The vaunted Bill Belichick ‘coaching tree’ is beginning to look more like a diseased Doric column. Prized assistants Eric Mangini and Romeo Crenel have been hired and fired by pro teams and Josh McDaniel looks befuddled in Denver. It would appear that not much of Belichick’s peculiar, super-sinister genius has rubbed off on many, or perhaps any, of his underlings. (There may be more going on here then meets the eye, as was brilliantly pointed out by DJ Gallo) The worst offender of all is Charlie Weis, a Belichick acolyte who lucked into the Notre Dame job after they could not staple it to Urban Meyer. Weis then proceeded to have an exceedingly fortunate beginning at the university involving players he had nothing to do with recruiting, declared that his teams would enjoy a "decided schematic advantage" over their opponents, and was prematurely rewarded with an obscenely bloated 30 million-dollar contract extension. Then? Failure on a scale not witnessed at Notre Dame since… well, ever. The soft schedule and hard sell that the Golden Dome has contrived in order to rehabilitate themselves in 2010 feels like little more then a sharpie’s shell game. They may win eight games against weak opponents, but they’ll never contend for a National Championship under this coach. What to do? Curtains? Instead the panel proposes this more moderate option: We chloroform Weis, take him on a long ride out to a remote stretch of western highway, and leave him lost and disoriented two hundred miles from Bear River City, Utah. There’s your pre-existing condition right there.

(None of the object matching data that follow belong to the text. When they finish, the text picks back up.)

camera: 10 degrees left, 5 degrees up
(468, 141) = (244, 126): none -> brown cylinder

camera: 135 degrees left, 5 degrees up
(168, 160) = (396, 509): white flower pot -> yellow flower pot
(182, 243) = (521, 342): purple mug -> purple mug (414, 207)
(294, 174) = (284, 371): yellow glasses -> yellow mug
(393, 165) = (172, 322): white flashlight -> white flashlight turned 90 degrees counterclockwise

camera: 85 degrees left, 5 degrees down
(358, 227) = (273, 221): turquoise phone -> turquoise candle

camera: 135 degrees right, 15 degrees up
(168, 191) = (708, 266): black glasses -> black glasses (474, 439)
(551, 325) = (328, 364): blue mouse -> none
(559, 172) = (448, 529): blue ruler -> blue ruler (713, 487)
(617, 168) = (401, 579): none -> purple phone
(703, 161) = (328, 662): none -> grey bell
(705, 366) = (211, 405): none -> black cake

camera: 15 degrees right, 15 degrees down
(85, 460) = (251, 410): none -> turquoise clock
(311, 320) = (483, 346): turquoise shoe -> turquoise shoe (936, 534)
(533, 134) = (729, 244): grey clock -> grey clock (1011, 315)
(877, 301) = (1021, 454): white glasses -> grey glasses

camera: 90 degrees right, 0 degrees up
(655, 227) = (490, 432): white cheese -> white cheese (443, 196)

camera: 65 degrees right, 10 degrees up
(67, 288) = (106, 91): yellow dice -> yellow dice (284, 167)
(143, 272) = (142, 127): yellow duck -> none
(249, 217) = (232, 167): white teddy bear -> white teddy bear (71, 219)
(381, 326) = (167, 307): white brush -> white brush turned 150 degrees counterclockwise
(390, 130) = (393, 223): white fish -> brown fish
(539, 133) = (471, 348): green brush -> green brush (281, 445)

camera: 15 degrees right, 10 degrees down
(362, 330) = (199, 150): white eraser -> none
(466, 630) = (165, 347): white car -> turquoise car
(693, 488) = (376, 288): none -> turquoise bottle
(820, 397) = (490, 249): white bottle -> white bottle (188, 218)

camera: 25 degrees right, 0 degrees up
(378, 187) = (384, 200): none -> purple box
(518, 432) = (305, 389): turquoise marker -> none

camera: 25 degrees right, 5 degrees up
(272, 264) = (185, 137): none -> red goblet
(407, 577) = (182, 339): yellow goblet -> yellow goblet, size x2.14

At a certain point, we must recognize that in the case of a few dissenters, nothing else works. The Mississippi Gulag could not hold him. A nine-month sentence at the Eric Mangini Psychological Retraining Center did not cure him of his counter-revolutionary whims. There would appear, at this unfortunate juncture, only one way to make this malefactor actually retire and mean it. I won’t say more for now, but under our new system, let us expect this malefactor to be quietly… removed from the arena. We need to use the Navy SEALS for something.
Mind you, these are merely suggestions! Suggestions for a clean and efficient new sports world led by our Master Mentor Obama, whose truisms and tender mercies have led us to our newly disarmed society of cooperation and good deeds! Join us, if you will. Otherwise, grab a pick and start digging — it’s time for your reward.